I numeri segnano il grande successo dell’edizione 2010 dell’Earth Hour, che da domani a domenica coinvolgerà circa 4.000 città e 1.274 simboli in 125 Paesi.

 

La manifestazione, dopo la prima edizione del 2007 a Syndey, ha registrato un netto aumento delle adesioni. Quest’anno sarà la prima volta per piccoli Stati come il Madagascar e il Kosovo e per famosi monumenti, dalla Fontana di Trevi a Roma alla Città Proibita a Pechino.

Anche uno dei luoghi simbolo della capitale della Repubblica Popolare Cinese, quindi, spegnerà le luci per un’ora in un simbolico gesto di attenzione per l’ambiente.

Nonostante gli scarsi risultati ottenuti l’anno scorso nella conferenza di Copenhagen, i temi del riscaldamento globale, dello sviluppo delle energie pulite e rinnovabili, della promozione di stili di vita a basso consumo di carbonio non sono più solo nell’agenda del WWF.

I problemi legati al cambiamento climatico sono di grande attualità in Cina, colpita da una pesante siccità che sta coinvolgendo decine di milioni di persone.

La Cina partecipa per il secondo anno all’Earth Hour promosso dal WWF e per questa edizione ha deciso di muoversi a tutto campo.
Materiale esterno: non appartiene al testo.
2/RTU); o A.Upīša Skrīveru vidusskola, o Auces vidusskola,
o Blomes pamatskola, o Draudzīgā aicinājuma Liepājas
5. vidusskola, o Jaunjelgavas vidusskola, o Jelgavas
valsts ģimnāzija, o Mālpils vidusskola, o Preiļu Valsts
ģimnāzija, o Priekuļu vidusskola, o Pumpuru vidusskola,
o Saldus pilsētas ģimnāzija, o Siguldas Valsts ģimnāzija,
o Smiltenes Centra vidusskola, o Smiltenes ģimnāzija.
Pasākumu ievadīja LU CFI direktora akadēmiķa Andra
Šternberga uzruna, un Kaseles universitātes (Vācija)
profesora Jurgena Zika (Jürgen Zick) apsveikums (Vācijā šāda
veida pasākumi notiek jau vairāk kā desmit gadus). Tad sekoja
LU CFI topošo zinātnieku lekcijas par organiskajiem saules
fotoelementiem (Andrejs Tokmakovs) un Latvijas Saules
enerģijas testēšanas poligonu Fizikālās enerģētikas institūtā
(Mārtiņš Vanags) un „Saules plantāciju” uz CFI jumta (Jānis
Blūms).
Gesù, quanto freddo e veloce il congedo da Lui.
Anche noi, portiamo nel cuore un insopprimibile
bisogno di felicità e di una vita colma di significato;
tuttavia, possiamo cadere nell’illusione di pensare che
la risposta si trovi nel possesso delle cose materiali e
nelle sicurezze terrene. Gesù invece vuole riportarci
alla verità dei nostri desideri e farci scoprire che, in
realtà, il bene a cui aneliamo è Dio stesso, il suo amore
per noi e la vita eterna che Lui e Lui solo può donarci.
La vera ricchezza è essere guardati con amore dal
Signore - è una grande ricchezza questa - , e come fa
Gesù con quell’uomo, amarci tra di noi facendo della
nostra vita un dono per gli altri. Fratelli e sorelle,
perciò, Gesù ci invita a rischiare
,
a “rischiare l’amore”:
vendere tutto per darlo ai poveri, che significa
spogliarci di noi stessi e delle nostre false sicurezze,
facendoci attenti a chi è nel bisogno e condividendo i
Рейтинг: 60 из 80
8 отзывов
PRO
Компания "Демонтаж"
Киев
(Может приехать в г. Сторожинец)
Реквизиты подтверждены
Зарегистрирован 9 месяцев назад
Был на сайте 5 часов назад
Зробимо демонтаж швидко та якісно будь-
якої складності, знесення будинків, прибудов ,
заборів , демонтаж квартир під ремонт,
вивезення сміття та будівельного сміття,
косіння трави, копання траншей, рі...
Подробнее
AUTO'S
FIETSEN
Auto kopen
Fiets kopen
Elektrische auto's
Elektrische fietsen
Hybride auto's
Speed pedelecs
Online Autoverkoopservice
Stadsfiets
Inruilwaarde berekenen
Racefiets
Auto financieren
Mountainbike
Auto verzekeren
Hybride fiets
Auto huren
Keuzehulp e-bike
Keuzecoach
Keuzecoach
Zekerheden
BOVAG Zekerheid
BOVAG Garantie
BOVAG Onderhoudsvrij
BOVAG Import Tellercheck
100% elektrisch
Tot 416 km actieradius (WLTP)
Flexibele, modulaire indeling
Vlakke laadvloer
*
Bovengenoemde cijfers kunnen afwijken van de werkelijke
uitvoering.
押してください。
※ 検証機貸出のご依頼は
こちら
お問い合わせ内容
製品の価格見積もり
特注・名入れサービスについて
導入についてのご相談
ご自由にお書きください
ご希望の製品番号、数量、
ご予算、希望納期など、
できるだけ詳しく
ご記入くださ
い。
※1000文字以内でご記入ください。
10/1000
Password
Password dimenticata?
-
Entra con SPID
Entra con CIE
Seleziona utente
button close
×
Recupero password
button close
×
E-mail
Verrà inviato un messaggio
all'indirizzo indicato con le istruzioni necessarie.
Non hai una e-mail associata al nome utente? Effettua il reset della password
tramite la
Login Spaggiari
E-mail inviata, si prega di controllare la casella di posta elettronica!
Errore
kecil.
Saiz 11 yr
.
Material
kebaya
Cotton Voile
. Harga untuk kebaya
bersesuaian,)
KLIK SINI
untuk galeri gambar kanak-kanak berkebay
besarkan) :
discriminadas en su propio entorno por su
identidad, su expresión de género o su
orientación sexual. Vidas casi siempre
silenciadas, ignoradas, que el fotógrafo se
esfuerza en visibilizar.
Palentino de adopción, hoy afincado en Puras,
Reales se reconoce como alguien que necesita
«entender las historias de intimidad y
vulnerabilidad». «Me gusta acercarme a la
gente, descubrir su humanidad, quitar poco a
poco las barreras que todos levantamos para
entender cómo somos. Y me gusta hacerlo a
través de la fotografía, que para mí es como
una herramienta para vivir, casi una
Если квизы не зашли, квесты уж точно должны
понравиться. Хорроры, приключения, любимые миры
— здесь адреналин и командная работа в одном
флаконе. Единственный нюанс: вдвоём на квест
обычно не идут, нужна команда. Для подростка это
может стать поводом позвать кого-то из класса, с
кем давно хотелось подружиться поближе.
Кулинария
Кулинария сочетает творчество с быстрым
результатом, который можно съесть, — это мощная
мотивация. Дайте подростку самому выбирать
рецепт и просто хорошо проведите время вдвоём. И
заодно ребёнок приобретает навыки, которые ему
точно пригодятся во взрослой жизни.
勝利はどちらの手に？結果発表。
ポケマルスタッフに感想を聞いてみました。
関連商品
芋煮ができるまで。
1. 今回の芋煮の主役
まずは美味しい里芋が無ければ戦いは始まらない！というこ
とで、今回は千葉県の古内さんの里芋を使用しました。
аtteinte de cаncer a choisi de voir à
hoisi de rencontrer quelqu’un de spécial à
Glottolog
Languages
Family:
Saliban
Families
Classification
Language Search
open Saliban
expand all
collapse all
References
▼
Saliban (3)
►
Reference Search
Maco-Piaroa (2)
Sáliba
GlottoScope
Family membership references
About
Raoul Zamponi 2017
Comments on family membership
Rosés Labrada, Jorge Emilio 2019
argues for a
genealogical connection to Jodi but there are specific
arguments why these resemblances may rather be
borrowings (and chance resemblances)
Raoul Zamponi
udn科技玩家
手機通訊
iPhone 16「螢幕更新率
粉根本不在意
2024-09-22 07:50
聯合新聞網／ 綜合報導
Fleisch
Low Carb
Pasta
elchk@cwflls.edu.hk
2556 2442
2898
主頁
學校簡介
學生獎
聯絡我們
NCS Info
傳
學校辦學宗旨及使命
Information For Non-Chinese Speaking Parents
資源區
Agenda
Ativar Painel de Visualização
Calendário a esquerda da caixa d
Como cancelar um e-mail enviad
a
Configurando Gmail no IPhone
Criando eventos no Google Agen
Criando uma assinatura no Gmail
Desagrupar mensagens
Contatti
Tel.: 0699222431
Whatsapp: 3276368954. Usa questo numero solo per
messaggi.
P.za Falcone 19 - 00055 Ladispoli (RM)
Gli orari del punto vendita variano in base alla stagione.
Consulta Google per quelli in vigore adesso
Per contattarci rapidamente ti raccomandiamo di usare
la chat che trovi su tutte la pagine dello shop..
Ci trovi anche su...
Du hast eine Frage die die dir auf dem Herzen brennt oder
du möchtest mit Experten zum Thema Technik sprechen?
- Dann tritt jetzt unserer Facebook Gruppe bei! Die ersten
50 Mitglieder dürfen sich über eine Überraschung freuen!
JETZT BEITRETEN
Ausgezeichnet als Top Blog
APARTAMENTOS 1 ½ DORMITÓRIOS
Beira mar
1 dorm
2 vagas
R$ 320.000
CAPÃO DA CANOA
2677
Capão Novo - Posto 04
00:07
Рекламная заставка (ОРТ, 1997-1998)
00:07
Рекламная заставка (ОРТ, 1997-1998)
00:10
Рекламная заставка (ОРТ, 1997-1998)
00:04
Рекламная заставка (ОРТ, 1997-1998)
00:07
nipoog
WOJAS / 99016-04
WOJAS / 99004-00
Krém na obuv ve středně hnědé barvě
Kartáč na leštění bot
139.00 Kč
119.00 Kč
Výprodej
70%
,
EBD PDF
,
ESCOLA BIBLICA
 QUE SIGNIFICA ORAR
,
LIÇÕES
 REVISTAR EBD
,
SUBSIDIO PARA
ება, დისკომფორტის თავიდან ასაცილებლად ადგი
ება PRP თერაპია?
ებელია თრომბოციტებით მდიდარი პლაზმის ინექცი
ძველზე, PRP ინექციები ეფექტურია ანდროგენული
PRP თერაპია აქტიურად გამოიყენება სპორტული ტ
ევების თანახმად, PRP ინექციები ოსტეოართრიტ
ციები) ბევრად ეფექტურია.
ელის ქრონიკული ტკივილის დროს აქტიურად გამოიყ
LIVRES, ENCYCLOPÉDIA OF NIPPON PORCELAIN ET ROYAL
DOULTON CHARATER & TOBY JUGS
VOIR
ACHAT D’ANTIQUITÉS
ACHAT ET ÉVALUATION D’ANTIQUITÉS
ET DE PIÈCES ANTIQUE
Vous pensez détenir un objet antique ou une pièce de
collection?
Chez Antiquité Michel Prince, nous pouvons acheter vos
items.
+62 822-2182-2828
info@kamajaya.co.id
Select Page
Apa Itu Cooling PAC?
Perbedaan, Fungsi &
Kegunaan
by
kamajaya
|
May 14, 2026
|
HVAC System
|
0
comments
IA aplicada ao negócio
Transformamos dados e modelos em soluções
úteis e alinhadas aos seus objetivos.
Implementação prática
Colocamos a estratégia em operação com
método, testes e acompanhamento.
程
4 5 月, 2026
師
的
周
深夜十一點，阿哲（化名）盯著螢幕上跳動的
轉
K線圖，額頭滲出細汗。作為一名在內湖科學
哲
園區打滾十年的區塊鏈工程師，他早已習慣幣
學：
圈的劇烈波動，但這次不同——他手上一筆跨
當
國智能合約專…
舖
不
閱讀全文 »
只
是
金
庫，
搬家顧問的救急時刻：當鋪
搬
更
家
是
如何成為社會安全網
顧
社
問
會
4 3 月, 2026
La decisione di lasciare al buio la Città Proibita si accompagnerà ad altre iniziative.

Oltre a Pechino, altre metropoli cinesi hanno aderito all’evento tra cui Chengdu, capoluogo della provincia del Sichuan con un testimonial d’eccezione: il panda gigante Mei Lan.

Il panda Mei Lan

In primo piano c’è il coinvolgimento di bambini e ragazzi nelle scuole attraverso un programma di educazione ambientale promosso dalle autorità cinesi.

Sul fronte del web, importanti siti (come www.sina.com) hanno elaborato pagine speciali per attirare l’attenzione dei naviganti sui temi chiave dell’Earth Hour. Il “rivale” di Google in Cina, il motore di ricerca Baidu, si è unito a queste iniziative.

Dermot O’Gorma, rappresentante del WWF in Cina, ha sottolineato il valore della sensibilizzazione ambientale in rete dato che la Cina conta la più ampia “popolazione” di utenti Internet.

Le esortazioni a stili di vita più sobri e responsabili vengono da più parti: attori, docenti universitari, associazioni, imprese. Al prossimo Earth Hour del 2011 si misurerà il bilancio nei settori segnalati nel programma dell’iniziativa. E forse non sarà solo la Cina a fare i conti con la difficoltà di passare dai buoni propositi alle azioni concrete.